For-itself - In-itself Distinction
ELI5
Imagine consciousness (the For-itself) as a hole — it is defined by what it is not and is always reaching toward something it can never fully become, whereas things in the world (the In-itself) just sit there, completely full and complete in themselves. Sartre's whole philosophy is built on the tension between these two ways of existing.
Definition
The For-itself / In-itself distinction is Sartre's foundational ontological binary in Being and Nothingness, designating two irreducibly different modes of being. The In-itself (en-soi) is the mode of being of things: dense, self-identical, fully positive, without interiority or relation to itself — it simply is what it is, absolutely coinciding with itself, incapable of change except from without. The For-itself (pour-soi) is the mode of being of consciousness: a pure nihilation of the In-itself, a "hole of being at the heart of Being," constitutively non-self-coincident, and structured by an internal negativity that Sartre calls nothingness. The For-itself is what it is not and is not what it is — it is always at a distance from itself, which is the ontological condition of freedom, intentionality, temporality, and desire.
The dynamic relationship between these two ontological regions is not merely oppositional but productive and unstable. Temporality is explained through the movement whereby the For-itself's present is "reapprehended" by the In-itself and converted into the past — a metamorphosis of mode of being. Quality is explained through the For-itself's negating relation to the In-itself, which alone makes the world's determinations appear. Possession and having are explained as an internal, ontological bond whose motor is the For-itself's constitutive insufficiency of being — its want-to-be. The ultimate paradox of the human condition, on Sartre's account, is that the For-itself perpetually projects itself toward a synthesis that would reunite both terms — the In-itself-For-itself (ens causa sui, or "God") — while that synthesis is structurally impossible, rendering "man a useless passion."
Place in the corpus
All four occurrences of this concept are drawn from the same source — jean-paul-sartre-hazel-barnes-being-and-nothingness-an-essay-on-phenomenological — and the distinction is not a peripheral device but the architectonic foundation of Sartre's entire phenomenological ontology. Each occurrence applies it to a different domain (temporality, quality, possession, existential psychoanalysis), showing the distinction's explanatory generativity across the full range of Sartre's problems.
In relation to the cross-referenced canonical concepts, the For-itself / In-itself distinction functions as a Sartrean precursor or analogical structure that the Lacanian corpus both draws on and systematically displaces. Lack in the Lacanian sense maps closely onto Sartre's "insufficiency of being in the For-itself" and its manque-à-être structure; indeed, Lacan's concept of want-to-be (manque-à-être) reads almost as a direct inheritance of the ontological gap Sartre identifies between the For-itself and the impossible In-itself-For-itself.
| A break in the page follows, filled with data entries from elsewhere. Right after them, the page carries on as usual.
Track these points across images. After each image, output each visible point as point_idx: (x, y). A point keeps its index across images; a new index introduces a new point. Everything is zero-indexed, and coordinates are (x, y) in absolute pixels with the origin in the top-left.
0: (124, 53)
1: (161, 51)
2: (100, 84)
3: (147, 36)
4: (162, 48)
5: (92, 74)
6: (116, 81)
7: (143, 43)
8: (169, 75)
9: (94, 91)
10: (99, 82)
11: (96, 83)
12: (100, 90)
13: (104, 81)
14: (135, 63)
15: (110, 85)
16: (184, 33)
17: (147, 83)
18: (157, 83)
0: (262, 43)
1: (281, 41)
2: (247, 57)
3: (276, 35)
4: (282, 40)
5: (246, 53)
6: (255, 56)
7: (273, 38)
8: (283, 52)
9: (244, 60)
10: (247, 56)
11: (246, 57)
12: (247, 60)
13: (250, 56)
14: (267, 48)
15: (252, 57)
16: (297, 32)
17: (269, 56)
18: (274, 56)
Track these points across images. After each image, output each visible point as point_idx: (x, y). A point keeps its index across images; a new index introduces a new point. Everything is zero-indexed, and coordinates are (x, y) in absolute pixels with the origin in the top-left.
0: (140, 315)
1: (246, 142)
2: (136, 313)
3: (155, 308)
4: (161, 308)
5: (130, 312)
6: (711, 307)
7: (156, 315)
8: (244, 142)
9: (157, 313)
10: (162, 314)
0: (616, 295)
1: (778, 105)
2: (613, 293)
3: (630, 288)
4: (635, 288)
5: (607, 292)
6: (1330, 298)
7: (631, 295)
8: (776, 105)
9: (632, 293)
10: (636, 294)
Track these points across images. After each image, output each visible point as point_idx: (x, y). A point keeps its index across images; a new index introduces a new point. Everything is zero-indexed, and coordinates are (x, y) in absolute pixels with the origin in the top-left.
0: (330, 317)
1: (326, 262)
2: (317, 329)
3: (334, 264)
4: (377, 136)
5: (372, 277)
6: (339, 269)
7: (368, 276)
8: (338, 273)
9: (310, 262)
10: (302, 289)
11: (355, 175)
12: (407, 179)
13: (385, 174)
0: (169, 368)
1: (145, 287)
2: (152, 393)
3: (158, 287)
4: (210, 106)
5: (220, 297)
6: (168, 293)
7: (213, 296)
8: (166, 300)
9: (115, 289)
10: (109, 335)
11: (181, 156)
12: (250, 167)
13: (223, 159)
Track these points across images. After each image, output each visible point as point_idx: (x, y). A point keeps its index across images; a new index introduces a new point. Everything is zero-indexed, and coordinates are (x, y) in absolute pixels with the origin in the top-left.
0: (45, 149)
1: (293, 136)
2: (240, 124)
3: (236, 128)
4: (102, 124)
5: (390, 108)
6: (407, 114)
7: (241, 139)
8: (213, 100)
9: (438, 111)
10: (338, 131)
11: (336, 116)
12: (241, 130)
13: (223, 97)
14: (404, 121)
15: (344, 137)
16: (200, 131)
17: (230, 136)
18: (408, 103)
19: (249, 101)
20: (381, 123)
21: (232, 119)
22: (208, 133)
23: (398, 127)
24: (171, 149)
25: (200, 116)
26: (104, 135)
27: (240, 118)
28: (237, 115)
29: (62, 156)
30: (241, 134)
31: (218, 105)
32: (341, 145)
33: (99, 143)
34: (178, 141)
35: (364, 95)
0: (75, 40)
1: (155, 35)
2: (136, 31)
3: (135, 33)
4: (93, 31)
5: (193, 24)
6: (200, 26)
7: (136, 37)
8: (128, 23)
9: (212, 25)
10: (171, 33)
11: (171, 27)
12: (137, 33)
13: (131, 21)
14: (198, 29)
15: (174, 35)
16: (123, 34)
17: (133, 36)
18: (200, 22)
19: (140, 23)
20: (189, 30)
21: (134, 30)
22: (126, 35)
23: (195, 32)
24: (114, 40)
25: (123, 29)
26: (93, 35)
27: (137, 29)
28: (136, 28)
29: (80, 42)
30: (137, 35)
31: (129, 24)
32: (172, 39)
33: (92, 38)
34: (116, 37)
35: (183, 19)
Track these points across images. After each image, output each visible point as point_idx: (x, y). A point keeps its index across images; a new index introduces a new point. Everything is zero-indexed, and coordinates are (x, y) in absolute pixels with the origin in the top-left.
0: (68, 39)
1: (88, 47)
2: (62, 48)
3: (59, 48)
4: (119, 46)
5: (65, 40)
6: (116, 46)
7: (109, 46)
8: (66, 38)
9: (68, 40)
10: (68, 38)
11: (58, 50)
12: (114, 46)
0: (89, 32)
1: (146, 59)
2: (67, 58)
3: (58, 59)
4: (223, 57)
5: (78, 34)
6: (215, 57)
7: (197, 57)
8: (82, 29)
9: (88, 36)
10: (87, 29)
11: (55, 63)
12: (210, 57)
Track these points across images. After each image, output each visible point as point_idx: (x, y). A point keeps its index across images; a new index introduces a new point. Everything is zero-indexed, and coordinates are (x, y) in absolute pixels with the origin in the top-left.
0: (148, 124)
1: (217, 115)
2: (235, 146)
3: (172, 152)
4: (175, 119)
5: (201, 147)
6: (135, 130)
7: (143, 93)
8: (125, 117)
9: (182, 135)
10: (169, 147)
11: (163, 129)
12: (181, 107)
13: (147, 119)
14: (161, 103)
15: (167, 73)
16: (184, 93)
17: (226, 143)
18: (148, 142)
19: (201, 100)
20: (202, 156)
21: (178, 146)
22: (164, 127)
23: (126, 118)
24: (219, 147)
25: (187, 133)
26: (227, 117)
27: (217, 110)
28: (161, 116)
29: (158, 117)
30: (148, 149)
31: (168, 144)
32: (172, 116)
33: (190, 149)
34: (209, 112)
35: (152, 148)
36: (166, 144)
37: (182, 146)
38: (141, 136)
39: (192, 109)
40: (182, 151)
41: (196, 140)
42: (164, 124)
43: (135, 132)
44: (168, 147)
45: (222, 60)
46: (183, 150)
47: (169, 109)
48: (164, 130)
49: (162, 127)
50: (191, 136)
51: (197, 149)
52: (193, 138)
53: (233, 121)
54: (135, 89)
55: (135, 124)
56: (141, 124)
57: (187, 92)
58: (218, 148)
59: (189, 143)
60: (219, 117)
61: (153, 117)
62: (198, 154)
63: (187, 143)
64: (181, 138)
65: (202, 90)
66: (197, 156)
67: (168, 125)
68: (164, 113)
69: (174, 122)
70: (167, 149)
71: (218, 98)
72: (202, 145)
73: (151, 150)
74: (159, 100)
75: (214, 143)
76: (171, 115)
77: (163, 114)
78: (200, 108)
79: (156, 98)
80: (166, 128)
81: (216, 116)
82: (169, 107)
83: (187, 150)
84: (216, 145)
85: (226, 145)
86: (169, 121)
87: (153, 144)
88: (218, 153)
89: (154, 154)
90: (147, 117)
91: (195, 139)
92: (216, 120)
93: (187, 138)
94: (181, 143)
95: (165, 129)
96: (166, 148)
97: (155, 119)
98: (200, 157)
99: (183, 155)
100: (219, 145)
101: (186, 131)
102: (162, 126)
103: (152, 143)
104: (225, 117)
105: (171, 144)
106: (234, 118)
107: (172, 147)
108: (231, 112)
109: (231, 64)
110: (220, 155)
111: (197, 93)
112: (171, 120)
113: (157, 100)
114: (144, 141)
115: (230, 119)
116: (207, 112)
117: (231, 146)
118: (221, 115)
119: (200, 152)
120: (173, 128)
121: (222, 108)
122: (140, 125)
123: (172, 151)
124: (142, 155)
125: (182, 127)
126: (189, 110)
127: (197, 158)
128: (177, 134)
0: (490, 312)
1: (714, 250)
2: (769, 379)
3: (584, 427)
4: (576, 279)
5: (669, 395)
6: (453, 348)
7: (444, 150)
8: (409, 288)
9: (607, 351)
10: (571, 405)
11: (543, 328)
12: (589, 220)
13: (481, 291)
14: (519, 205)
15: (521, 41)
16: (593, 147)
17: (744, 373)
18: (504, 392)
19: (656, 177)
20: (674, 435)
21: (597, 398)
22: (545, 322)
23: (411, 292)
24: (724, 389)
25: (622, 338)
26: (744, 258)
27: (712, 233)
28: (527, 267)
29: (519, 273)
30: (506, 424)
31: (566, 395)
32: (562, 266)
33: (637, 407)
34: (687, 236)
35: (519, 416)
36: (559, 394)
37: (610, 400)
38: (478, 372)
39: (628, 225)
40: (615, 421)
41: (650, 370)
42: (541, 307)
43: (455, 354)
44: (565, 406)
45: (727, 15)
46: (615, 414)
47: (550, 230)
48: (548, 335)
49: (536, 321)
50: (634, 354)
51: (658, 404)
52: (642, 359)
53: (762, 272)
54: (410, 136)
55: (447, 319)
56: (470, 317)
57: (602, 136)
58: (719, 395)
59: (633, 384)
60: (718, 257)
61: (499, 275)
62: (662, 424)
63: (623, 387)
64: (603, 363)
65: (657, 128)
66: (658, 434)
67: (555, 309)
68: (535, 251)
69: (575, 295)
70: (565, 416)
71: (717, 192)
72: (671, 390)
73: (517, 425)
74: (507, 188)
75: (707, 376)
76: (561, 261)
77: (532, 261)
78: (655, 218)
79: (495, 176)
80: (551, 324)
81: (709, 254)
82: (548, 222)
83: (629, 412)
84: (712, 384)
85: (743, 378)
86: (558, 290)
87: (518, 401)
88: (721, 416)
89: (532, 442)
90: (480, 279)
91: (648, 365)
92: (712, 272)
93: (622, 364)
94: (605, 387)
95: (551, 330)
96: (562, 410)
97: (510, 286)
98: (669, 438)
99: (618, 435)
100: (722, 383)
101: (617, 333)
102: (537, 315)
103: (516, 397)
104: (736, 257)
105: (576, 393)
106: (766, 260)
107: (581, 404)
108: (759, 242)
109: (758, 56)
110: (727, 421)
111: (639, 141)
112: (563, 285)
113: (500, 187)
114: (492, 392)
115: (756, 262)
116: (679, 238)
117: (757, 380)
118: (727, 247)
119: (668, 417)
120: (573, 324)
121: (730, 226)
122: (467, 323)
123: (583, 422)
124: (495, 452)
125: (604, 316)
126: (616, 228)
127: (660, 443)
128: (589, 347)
Negation is the operative mechanism of the For-itself itself — the For-itself just is the nihilation of the In-itself, which anticipates Lacan's claim that the symbol "murders the thing" and that lack can only be introduced by a negating, symbolic operation. Gap translates almost directly from the béance Sartre identifies as the For-itself's non-coincidence with itself — the structural opening that the Lacanian corpus later re-describes as the béance of the unconscious and the gap between signifiers. The cross-references to Consciousness, Phenomenology, Subject, Real, and Jouissance triangulate the tension between Sartrean and Lacanian frameworks: where Sartre grounds his entire system in transparent, free consciousness, Lacan insists on the decentering of consciousness by the signifier and the unconscious — a move that preserves the structural role of negativity and gap while evacuating the phenomenological privilege of the first-person subject.
Key formulations
Being and Nothingness: An Essay on Phenomenological Ontology (p.617)
The For-itself and the In-itself are reunited by a synthetic connection which is nothing other than the For-itself itself. The For-itself, in fact, is nothing but the pure nihilation of the In-itself.
The phrase "nothing but the pure nihilation of the In-itself" is theoretically loaded because it identifies the For-itself not as a substance that also negates, but as exhaustively constituted by negation — its very being is the act of nihilating the In-itself. The further claim that "the synthetic connection is nothing other than the For-itself itself" means the relation between the two ontological regions is not external but internal to consciousness, making the gap between them the very substance of subjective existence — a formulation that directly anticipates Lacanian lack and the constitutive gap of the subject.